The first is marginal improvements. Here's a quote from the New Yorker
article.

Toyota implements a million new ideas a year, and most of them come from
ordinary workers. (Japanese companies get a hundred times as many suggestions
from their workers as U.S. companies do.) Most of these ideas are small—making
parts on a shelf easier to reach, say—and not all of them work. But
cumulatively, every day, Toyota knows a little more, and does things a little
better, than it did the day before.

This sounds like to me, an example of Linus's Law: many eyes make all bugs
shallow. To put it prosaically, the fuck-up rate will be lower because the gap
between expectations and reality is closer.

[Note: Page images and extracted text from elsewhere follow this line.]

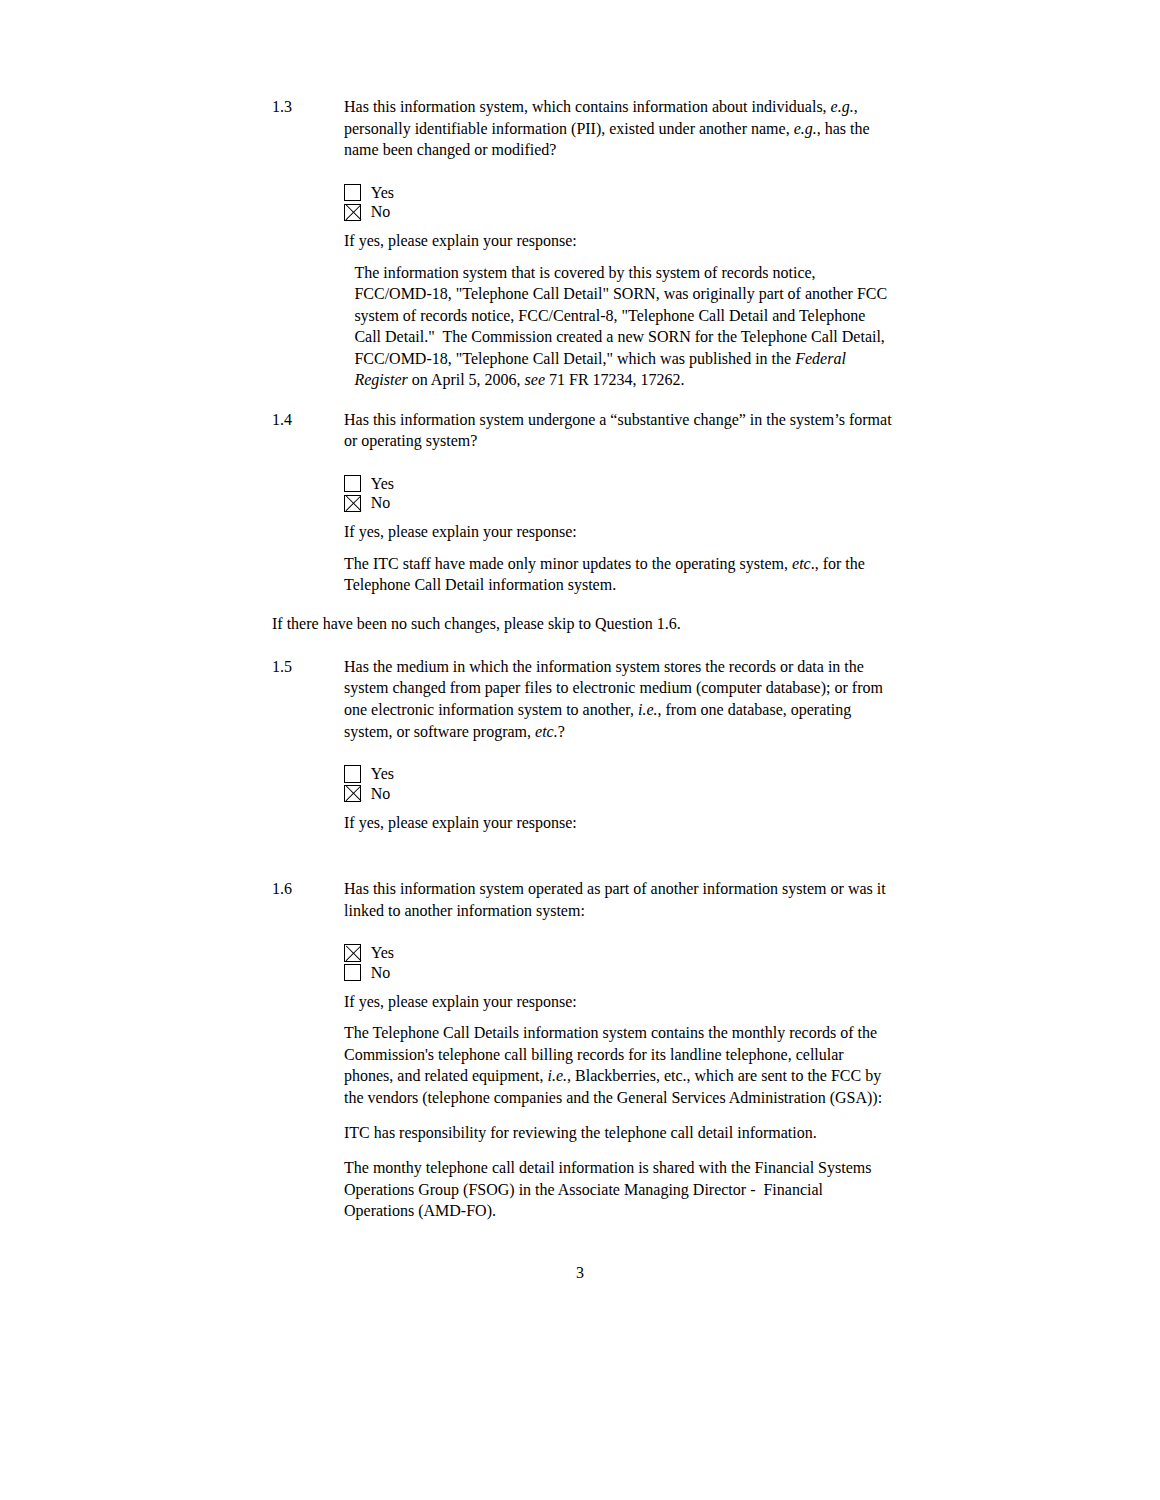1.3
Has this information system, which contains information about individuals, e.g., personally identifiable information (PII), existed under another name, e.g., has the name been changed or modified?
Yes
No
If yes, please explain your response:
The information system that is covered by this system of records notice, FCC/OMD-18, "Telephone Call Detail" SORN, was originally part of another FCC system of records notice, FCC/Central-8, "Telephone Call Detail and Telephone Call Detail." The Commission created a new SORN for the Telephone Call Detail, FCC/OMD-18, "Telephone Call Detail," which was published in the Federal Register on April 5, 2006, see 71 FR 17234, 17262.
1.4
Has this information system undergone a “substantive change” in the system’s format or operating system?
Yes
No
If yes, please explain your response:
The ITC staff have made only minor updates to the operating system, etc., for the Telephone Call Detail information system.
If there have been no such changes, please skip to Question 1.6.
1.5
Has the medium in which the information system stores the records or data in the system changed from paper files to electronic medium (computer database); or from one electronic information system to another, i.e., from one database, operating system, or software program, etc.?
Yes
No
If yes, please explain your response:
1.6
Has this information system operated as part of another information system or was it linked to another information system:
Yes
No
If yes, please explain your response:
The Telephone Call Details information system contains the monthly records of the Commission's telephone call billing records for its landline telephone, cellular phones, and related equipment, i.e., Blackberries, etc., which are sent to the FCC by the vendors (telephone companies and the General Services Administration (GSA)):
ITC has responsibility for reviewing the telephone call detail information.
The monthy telephone call detail information is shared with the Financial Systems Operations Group (FSOG) in the Associate Managing Director - Financial Operations (AMD-FO).
3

The second part is with respect to automation. I suspect one of Toyota's
secrets is to deliberately introduce redundant workers into processes that are
normally fully automated.

This comes out of an observation from the father of economics; that men and
women observing a system intimately will gradually conceive of ideas to
improve it. A robot or AI cannot do this. They could probably do it if an AGI
solved the frame problem but to date that is science fiction.

The net affect of this is that Toyota is smarter than GM on reliability. Of
course in a world with rapidly rising salaries Toyota's reliability may lose
out over flashier innovations. For now though, it is the King.